The good thing is, that the other main characters like Detective Go (love that man!) and the ever spunky Bong Yi are now also coming to the realization that Yo Han may be innocent and that they haven’t got the killer after all. What both will do when they discover it is Ba Reum, I have no idea.

As for PD Choi, she has a new babysitter for her child, the wife of the Headhunter serial killer, and, if Yo Han is really her son, not Ba Reum, biological grandmother to said child. PD Choi herself is trying to show her former lover innocent, mostly so that people stop treating her kid so poorly, but I think also she feels it’s the right thing to do, to set the record straight.

We learn a bit more about Ba Reum’s past. AKA Jae Hoon, he may not be quite the out-of-control killer we all thought he was. That is, he’s not and has not just killed for no reason. At least one murder has been in revenge for the man who killed his mother. Turns out, too, that Ba Reum and Yo Han crossed paths as children and Ba Reum was impressed by the latter’s smarts and kindness, wanting to be like him.

Where is all of this going? For now, it appears the big twist is that Ba Reum and Yo Han were part of an experiment. True, we know they were part of Dr. Lee’s study, but this is something bigger, probably, quite probably a grand experiment thought out and orchestrated by a person who is real dad to one of them: The Headhunter, the neurosurgeon Han Seo Joon. I really hope that’s the case, because he’s got a creepy good presence and makes a great villain.

Hoping Go and Bong Yi take all the killers down, that Go marries PD Choi already, and that Bong Yi starts a completely new and better life elsewhere. Lab rats no more, let them live their lives in freedom!
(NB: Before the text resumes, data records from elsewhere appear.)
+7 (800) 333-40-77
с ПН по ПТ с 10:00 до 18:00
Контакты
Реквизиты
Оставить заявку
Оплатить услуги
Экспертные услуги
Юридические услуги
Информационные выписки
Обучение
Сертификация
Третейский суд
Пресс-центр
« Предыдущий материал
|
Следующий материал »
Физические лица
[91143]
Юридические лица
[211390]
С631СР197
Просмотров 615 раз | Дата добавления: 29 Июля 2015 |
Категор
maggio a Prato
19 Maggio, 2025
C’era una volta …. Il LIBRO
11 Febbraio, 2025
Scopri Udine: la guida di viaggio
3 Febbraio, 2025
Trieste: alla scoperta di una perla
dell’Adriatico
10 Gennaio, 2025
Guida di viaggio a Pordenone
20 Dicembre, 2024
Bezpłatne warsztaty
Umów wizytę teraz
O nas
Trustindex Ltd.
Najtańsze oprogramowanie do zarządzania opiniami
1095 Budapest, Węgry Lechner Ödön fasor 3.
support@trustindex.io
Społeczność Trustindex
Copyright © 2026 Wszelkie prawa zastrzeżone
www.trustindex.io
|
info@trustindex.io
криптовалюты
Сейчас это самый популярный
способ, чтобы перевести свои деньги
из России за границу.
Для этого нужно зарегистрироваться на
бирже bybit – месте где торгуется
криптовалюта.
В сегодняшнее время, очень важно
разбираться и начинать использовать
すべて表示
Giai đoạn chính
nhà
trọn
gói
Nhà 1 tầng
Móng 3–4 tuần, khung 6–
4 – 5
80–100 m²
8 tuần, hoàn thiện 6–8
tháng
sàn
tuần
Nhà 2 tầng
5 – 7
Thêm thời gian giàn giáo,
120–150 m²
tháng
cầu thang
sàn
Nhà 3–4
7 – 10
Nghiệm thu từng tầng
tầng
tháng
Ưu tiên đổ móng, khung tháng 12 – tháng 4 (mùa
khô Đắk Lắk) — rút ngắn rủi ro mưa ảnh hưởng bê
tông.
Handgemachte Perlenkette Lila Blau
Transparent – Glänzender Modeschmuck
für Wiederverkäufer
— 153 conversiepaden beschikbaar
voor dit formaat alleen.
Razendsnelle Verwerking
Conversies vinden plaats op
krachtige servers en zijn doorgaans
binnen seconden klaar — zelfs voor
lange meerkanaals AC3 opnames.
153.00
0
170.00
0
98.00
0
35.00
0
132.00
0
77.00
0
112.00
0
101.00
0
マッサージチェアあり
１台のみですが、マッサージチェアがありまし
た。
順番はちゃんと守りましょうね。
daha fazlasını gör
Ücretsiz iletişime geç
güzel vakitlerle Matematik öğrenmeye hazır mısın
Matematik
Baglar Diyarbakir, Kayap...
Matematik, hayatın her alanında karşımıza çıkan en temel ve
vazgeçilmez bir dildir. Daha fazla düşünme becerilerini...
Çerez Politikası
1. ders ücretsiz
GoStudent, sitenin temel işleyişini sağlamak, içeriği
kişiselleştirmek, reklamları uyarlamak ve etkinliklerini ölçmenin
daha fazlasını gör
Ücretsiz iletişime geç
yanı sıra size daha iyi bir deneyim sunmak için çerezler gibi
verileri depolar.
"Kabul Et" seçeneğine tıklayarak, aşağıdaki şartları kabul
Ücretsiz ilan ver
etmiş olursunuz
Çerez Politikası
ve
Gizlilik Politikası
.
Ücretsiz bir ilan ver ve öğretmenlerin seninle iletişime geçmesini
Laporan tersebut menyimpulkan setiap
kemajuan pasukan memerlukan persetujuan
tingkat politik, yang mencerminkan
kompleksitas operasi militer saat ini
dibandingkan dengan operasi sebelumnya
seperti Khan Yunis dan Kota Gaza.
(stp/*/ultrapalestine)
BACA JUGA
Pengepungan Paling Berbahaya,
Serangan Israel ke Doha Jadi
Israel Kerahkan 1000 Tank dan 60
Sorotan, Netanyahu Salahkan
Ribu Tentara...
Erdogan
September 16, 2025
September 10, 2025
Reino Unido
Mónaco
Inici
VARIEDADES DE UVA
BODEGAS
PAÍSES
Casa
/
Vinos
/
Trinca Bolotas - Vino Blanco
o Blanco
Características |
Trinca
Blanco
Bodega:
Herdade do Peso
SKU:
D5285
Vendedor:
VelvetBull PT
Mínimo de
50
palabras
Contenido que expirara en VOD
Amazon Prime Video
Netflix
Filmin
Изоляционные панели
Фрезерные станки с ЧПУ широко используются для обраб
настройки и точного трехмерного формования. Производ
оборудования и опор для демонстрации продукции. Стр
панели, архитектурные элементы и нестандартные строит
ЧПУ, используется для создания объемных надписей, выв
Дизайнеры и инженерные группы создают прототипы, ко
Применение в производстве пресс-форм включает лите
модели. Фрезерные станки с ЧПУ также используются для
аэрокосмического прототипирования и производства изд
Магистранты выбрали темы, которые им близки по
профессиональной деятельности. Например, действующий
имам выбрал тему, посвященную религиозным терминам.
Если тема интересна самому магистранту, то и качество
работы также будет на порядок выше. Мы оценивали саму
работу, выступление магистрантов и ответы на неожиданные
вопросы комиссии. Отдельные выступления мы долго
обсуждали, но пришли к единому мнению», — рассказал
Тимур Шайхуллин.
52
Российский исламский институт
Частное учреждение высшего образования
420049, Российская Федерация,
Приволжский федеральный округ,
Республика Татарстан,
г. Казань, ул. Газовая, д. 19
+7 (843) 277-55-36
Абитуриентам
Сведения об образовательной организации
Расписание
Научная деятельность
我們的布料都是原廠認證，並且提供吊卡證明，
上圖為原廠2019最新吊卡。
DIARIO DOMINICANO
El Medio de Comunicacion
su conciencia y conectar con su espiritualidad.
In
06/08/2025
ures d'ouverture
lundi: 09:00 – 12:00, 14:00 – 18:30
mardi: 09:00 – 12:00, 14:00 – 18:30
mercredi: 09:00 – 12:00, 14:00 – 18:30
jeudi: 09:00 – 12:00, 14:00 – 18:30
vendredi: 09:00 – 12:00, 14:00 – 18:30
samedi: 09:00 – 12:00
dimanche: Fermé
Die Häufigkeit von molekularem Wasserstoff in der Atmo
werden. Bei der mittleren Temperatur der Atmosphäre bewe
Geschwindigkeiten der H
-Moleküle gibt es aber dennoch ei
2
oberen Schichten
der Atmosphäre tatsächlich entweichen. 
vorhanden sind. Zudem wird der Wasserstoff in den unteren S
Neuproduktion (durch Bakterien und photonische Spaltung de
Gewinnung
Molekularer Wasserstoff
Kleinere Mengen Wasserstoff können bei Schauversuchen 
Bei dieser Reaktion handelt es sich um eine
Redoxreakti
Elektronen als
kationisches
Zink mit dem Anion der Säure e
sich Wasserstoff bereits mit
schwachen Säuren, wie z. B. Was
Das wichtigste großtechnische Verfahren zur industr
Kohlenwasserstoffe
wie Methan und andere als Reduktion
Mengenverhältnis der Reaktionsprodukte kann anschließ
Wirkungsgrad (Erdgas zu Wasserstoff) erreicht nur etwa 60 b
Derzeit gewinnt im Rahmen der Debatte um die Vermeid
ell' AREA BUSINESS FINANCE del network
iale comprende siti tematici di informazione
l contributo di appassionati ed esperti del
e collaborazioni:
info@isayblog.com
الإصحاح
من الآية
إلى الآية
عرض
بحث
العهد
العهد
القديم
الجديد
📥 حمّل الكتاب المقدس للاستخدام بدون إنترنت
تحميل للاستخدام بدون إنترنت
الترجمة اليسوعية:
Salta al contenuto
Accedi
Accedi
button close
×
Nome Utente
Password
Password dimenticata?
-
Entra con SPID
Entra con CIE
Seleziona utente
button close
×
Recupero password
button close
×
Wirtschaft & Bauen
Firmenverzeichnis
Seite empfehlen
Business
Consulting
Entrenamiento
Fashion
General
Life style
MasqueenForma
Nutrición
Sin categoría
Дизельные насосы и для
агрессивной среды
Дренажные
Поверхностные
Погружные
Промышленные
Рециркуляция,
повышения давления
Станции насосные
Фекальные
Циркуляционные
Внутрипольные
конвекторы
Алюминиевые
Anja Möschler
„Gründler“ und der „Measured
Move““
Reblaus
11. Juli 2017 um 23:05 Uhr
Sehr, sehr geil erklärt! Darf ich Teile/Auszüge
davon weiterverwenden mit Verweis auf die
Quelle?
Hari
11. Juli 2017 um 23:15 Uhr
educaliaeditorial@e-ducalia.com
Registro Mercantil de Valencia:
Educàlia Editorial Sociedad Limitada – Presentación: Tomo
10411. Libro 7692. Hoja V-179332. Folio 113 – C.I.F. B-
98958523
And Ba Reum, he’s got remorse and I do hope he finds redemption, though it will likely come with his death, as redemptions often are wont to do.

Still really liking the show, but there’s a lot of busyness that abounds, and I almost wish they’d do away with some of procedural stuff and get more to the heart of the matter: Are we dictated by our genes, or by what we do? Or both? It’s there, the question is there, just hovering in the background. Ba Reum now is governed by both things, though perhaps he wasn’t before his brain surgery. It has to be pretty awful to become self-aware and find out oneself is a psycho serial killer. The stuff of nightmares. But that is what sin really is, a nightmare, and it’s in all of us. And only by God’s grace can we overcome it.